D’abord le rythme interne de l’image : un premier plan (ce petit groupe qui surplombe le défilé des mannequins) / le catwalk / un arrière-plan aux faux airs de coulisse ; ensuite, les couleurs,  fonctionnant sur le même principe : une dominante et une dominée que sépare une médiane (par exemple vert/rouge/blanc ou jaune/bleu/blanc) ; enfin les personnages eux-mêmes : tête/tronc/jambes & pieds (la chaussure esquissant l’échappée).

Ce tableau semble contenir tout Chaland : dans ses points de fuite, au delà de ce qui symbolise chacune des saisons, jusque dans cette notion de résistance. Aucune image en effet n’en recouvre une autre (ne la contient), ou ne la préfigure (devenant, en soi, déjà son souvenir). Il n’y a pas de surimpression possible, car chacune des sensations fonctionne en opposition immédiate avec la précédente. Ce qui importe, c’est la voie du milieu, l’élément tiers créé par la sidération provoquée par les deux autres.

Par exemple, dans cette vague de jaune qui se déverse depuis le rideau, avec ces ombres blanches : la lumière ainsi créée nous projette dans une mer de sable artificielle. Elle déroule une piste de cirque, que foule un caravanserail de personnages étranges : mi-homme ou femme et mi-animal, et bientôt être hybride, comme enfin délivré de ses deux incarnations précédentes (voyez ce magnifique homme-poisson, dont on ne sait plus très bien lequel des deux préexistait à l’autre).

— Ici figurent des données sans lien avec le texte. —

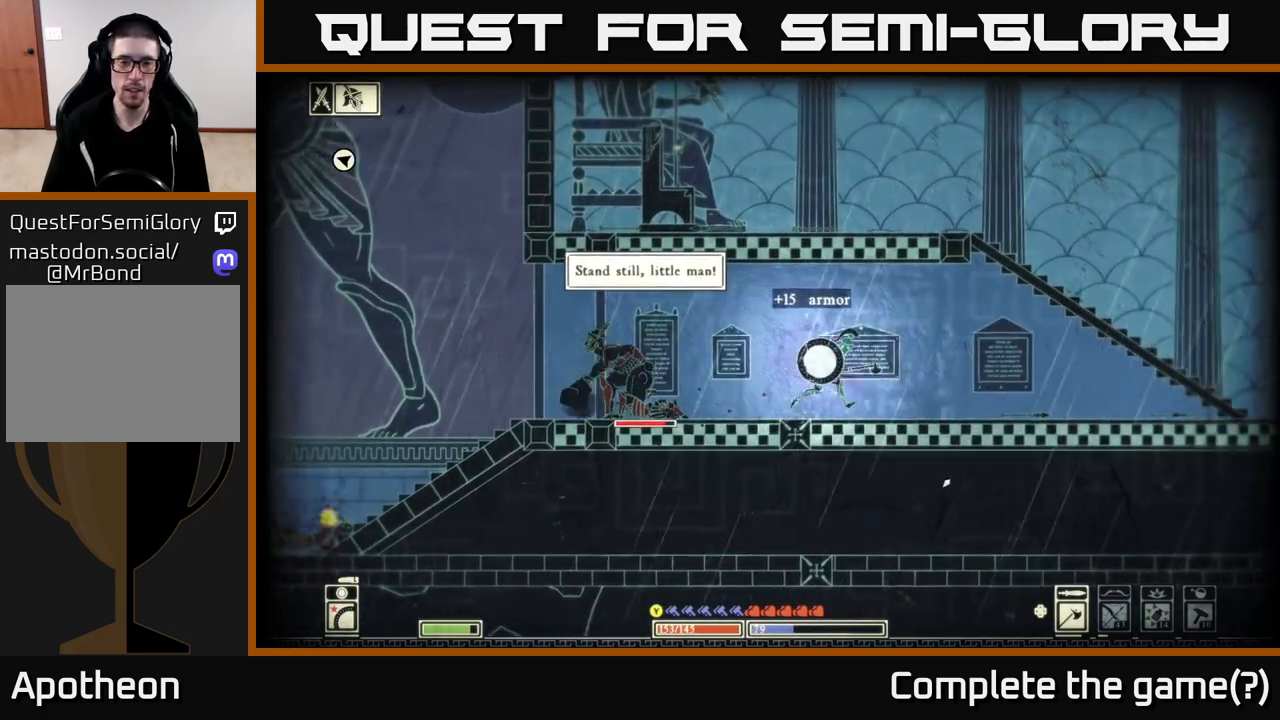
{"buttons": [], "left_stick": "left", "right_stick": "left", "events": [[33, "right_stick", "left"], [133, "left_stick", "left"], [317, "R2", "down"], [467, "R2", "up"]]}
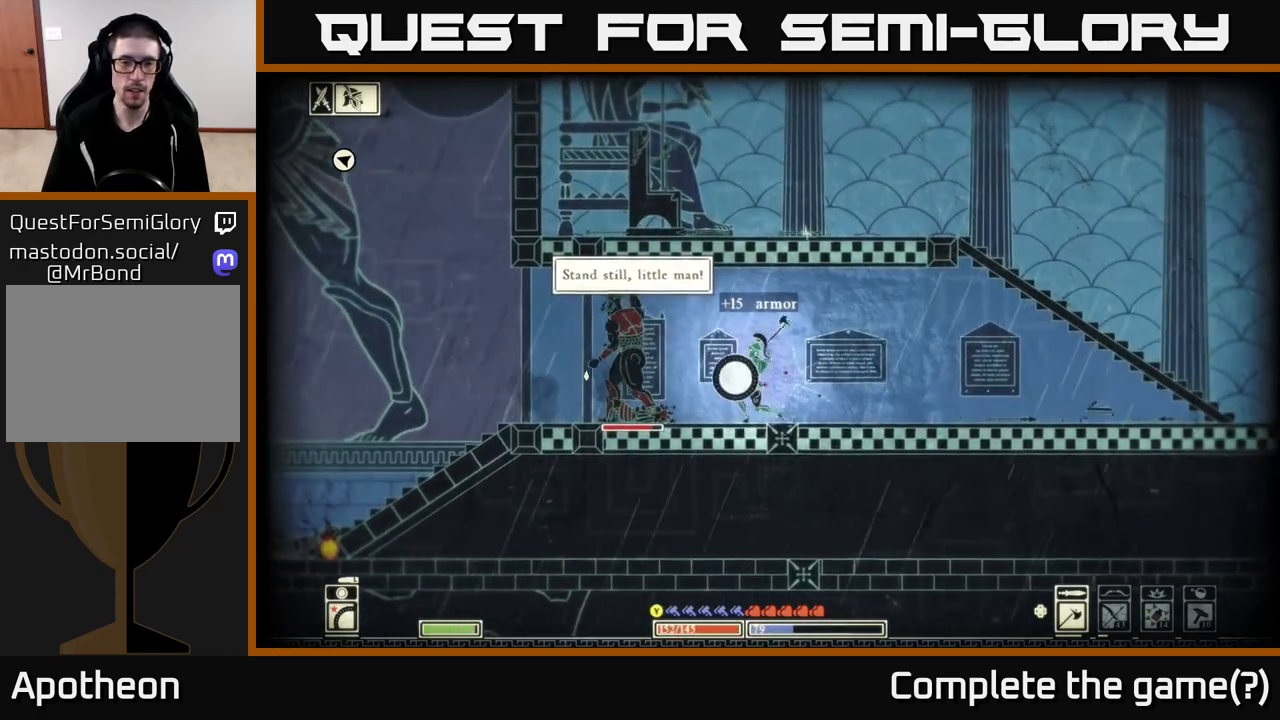
{"buttons": [], "left_stick": "right", "right_stick": "center", "events": [[433, "left_stick", "right"], [467, "right_stick", "center"]]}
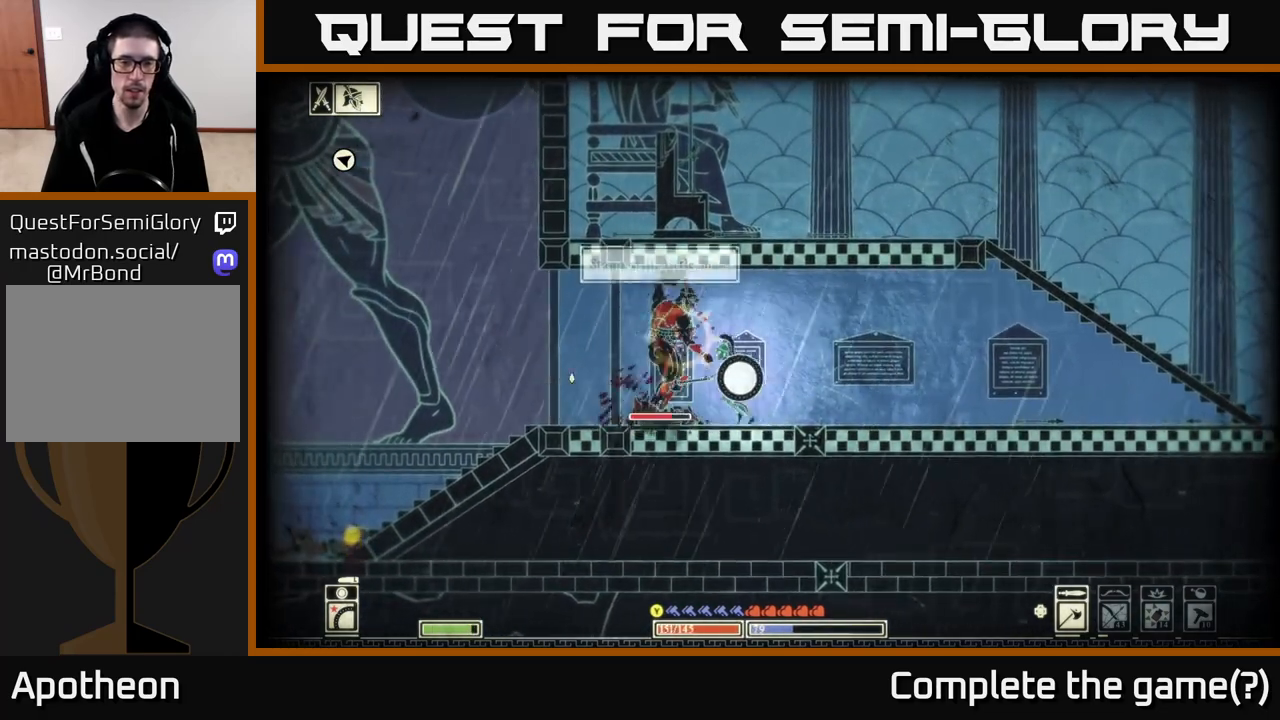
{"buttons": [], "left_stick": "right", "right_stick": "center", "events": [[83, "B", "down"], [217, "B", "up"], [283, "B", "down"], [417, "B", "up"]]}
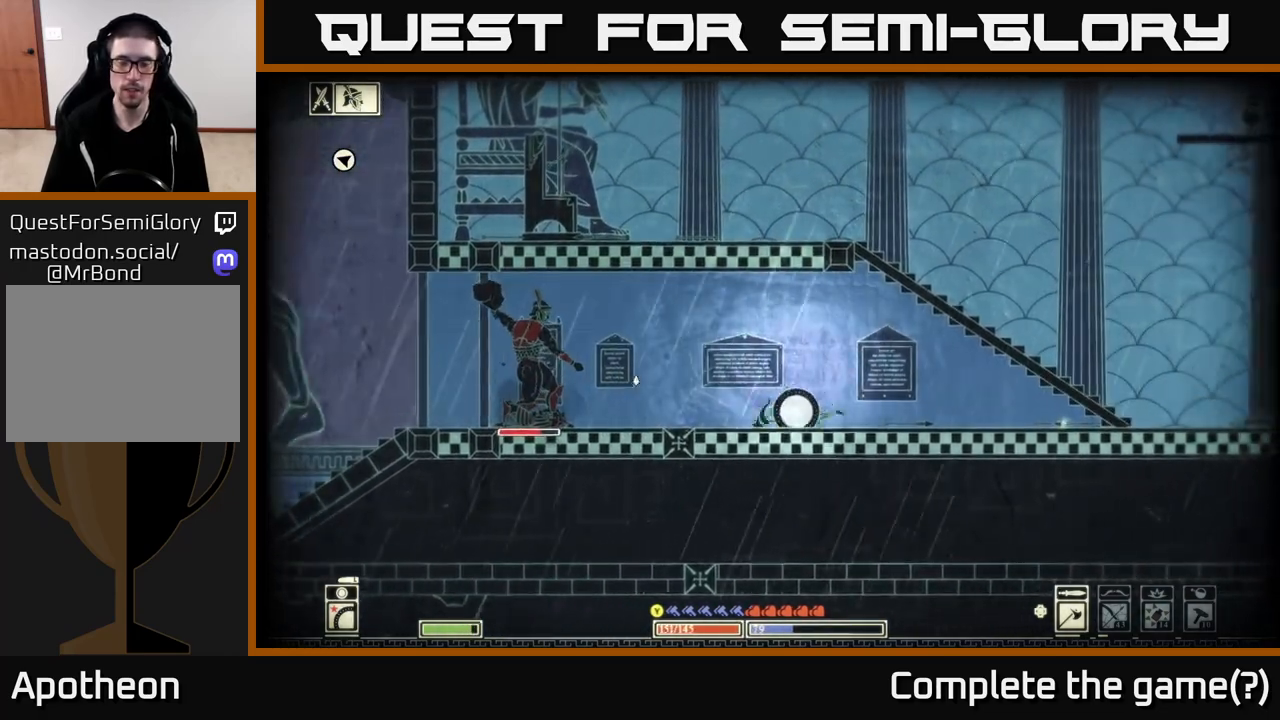
{"buttons": [], "left_stick": "right", "right_stick": "center", "events": []}
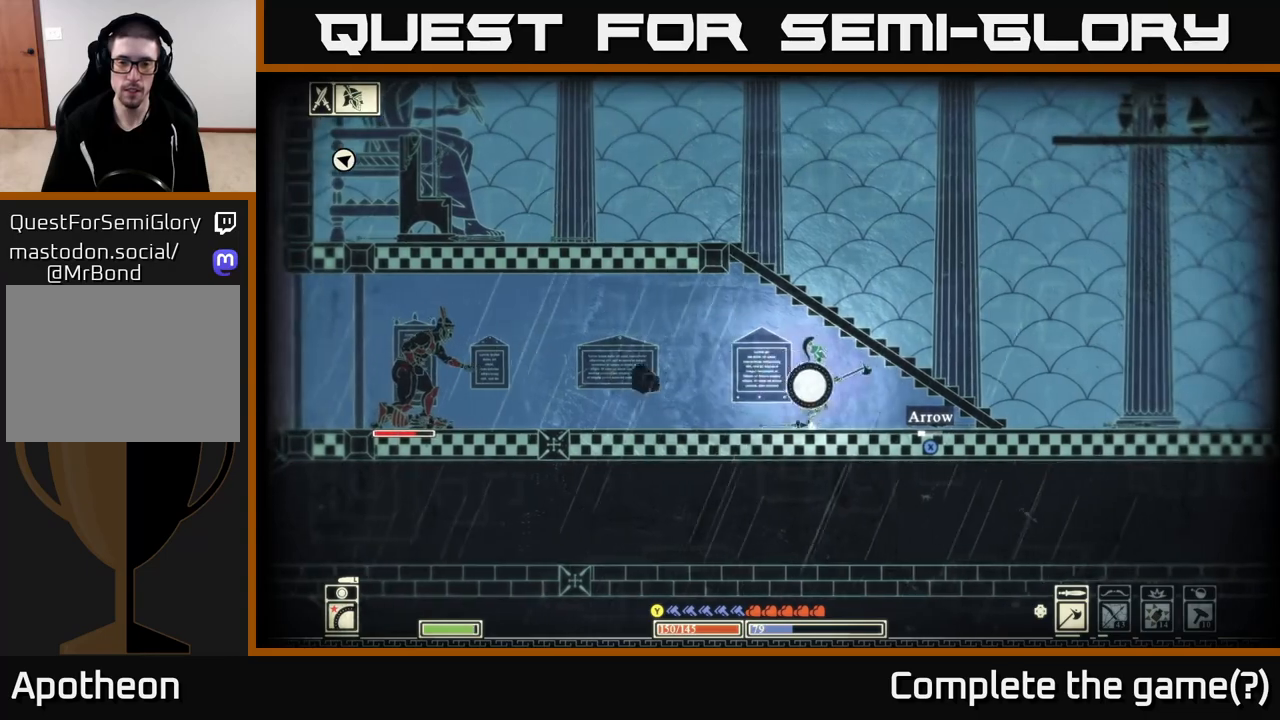
{"buttons": [], "left_stick": "right", "right_stick": "center", "events": [[217, "left_stick", "left"], [383, "left_stick", "center"], [433, "left_stick", "right"]]}
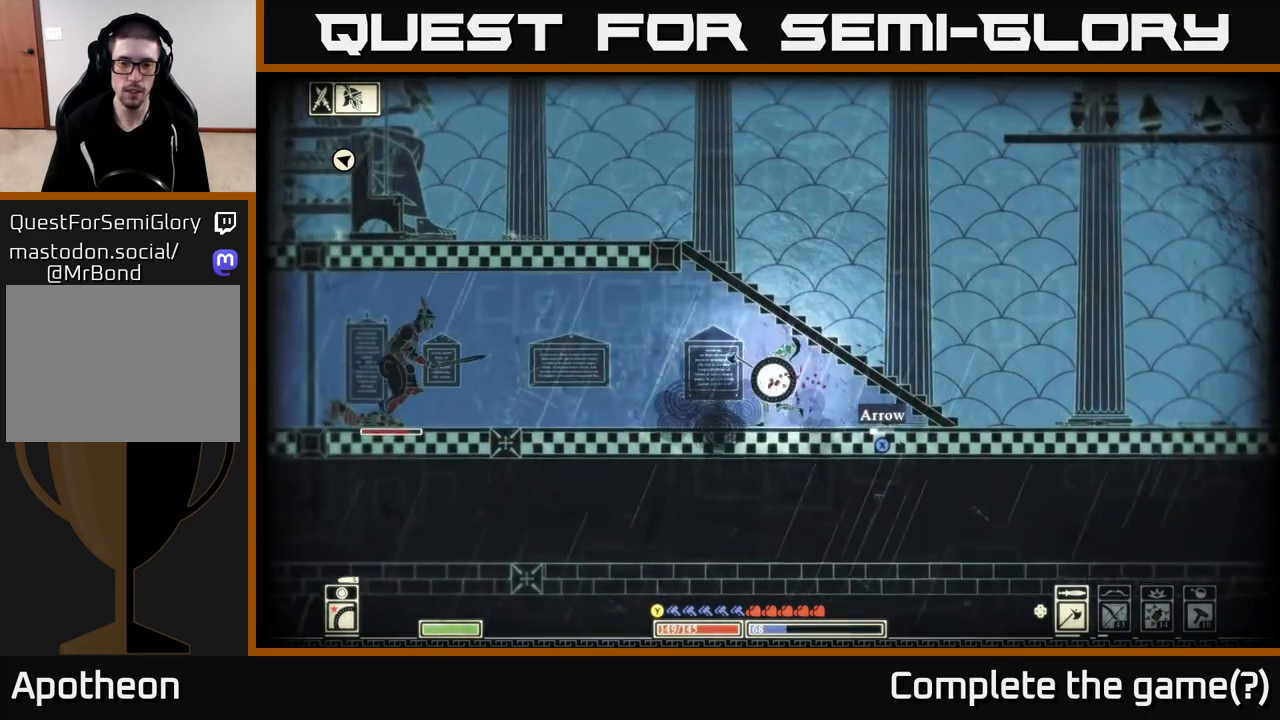
{"buttons": ["X"], "left_stick": "right", "right_stick": "center", "events": [[83, "X", "down"], [217, "X", "up"], [283, "X", "down"], [367, "X", "up"], [433, "X", "down"]]}
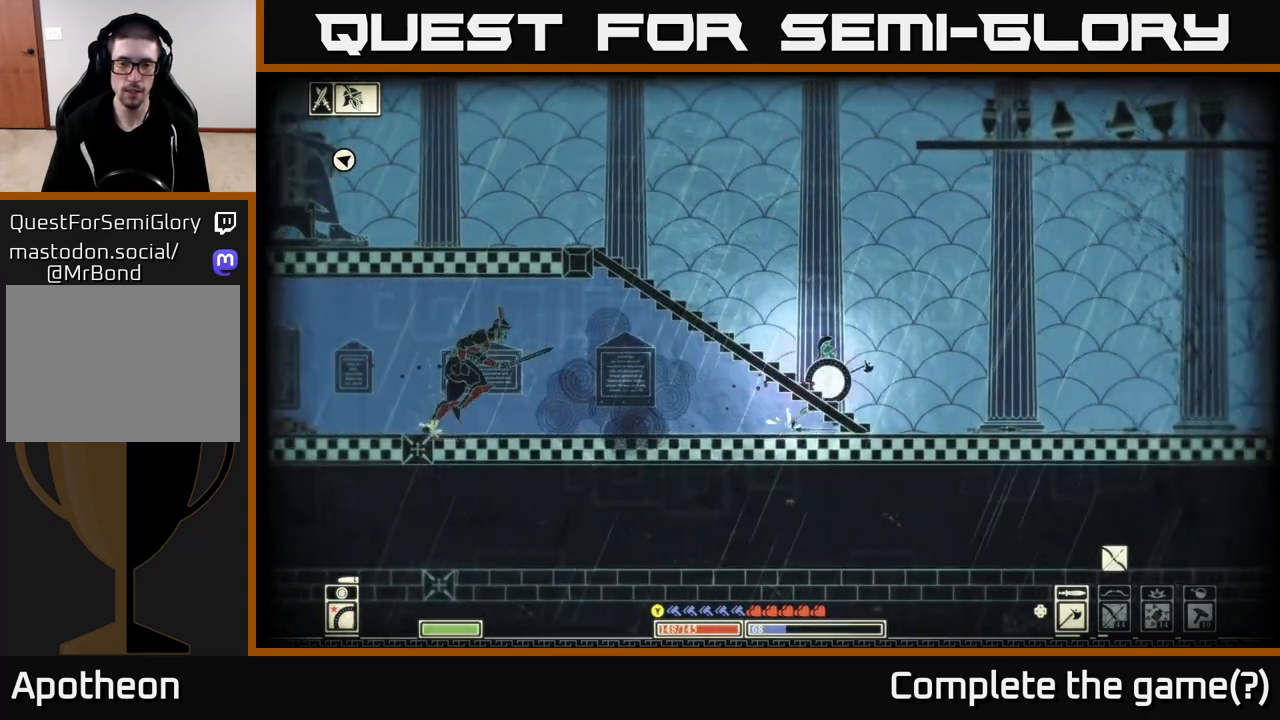
{"buttons": ["A"], "left_stick": "left", "right_stick": "center", "events": [[17, "X", "up"], [333, "left_stick", "left"], [417, "A", "down"]]}
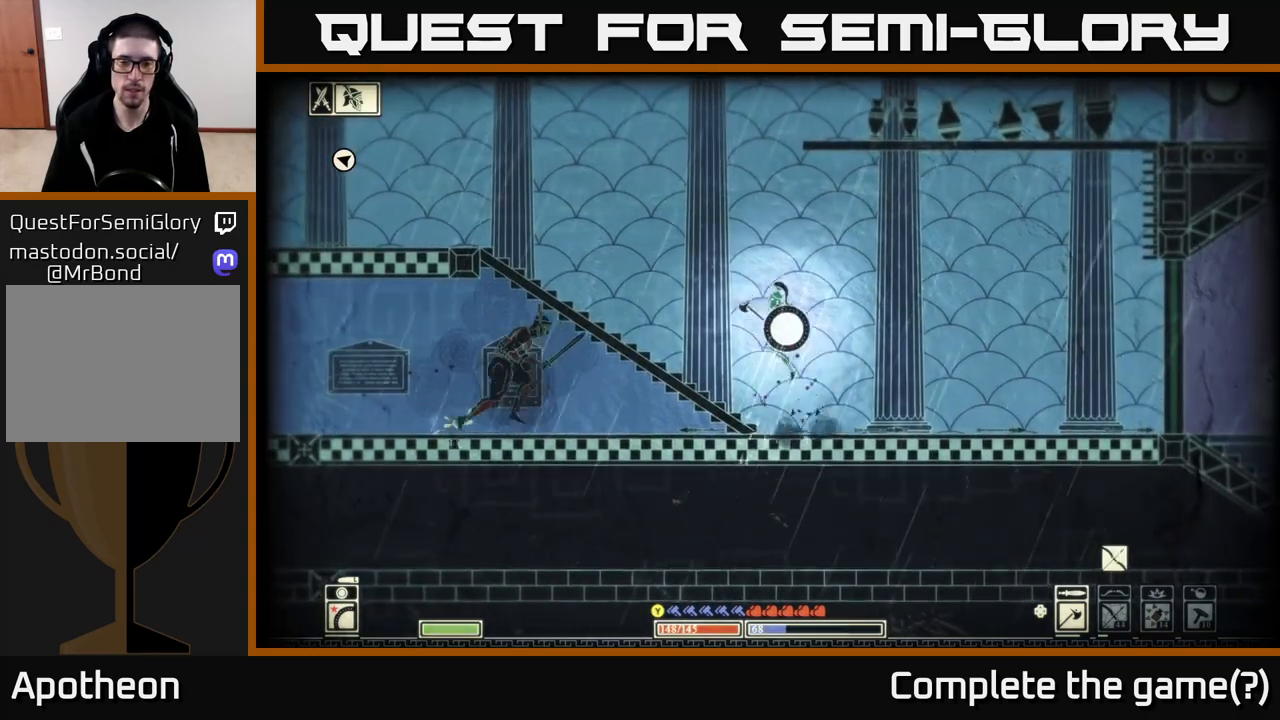
{"buttons": [], "left_stick": "right", "right_stick": "down-left", "events": [[233, "A", "up"], [317, "R2", "down"], [383, "left_stick", "down"], [383, "right_stick", "down"], [417, "R2", "up"], [500, "left_stick", "right"], [500, "right_stick", "down-left"]]}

Agissant de la même façon, le croissant de lune semble « minéraliser » le naturel  (arbre, fleur, fruit, champignon, poisson), le niant par l’illusion, l’artifice : à la verticale, comme tombée de l’astre, une étrange femme-poisson, avec des ballons de baudruche rose et vert pâle en guise d’oreilles de Mickey, qui la font ressembler à un cornet de glace ambulant : personnage de fiction ou monstre égaré ici-bas ? Son regard est caché par des lunettes noires (elle est la seule dans ce cas dans le défilé), la rendant quasiment opaque.

Génie du détail jusque dans l’accessoire : ainsi le sac à main-marron, et le parapluie de l’homme-champignon, dont le mouvement fait d’abord croire qu’il tient sa partenaire par la main ; la coiffure de la femme-neige, dont la forme reproduit celle de la brassière ; les points qui la composent (les flocons) ; et puis ce motif rouge en forme de cape qui accompagne la procession.

Ce déplacement discret du rouge fait le point entre deux propositions contigües : l’émiettement et l’éclatement, au travers d’une progression alternée - cape/champignon (haut), puis cape/fraise (bas). Cette parade, il nous faudra à la fin l’envisager de ces deux points de vue concurrents : le défilé, et la corrida – en ces deux mouvements successifs : parader, puis parer.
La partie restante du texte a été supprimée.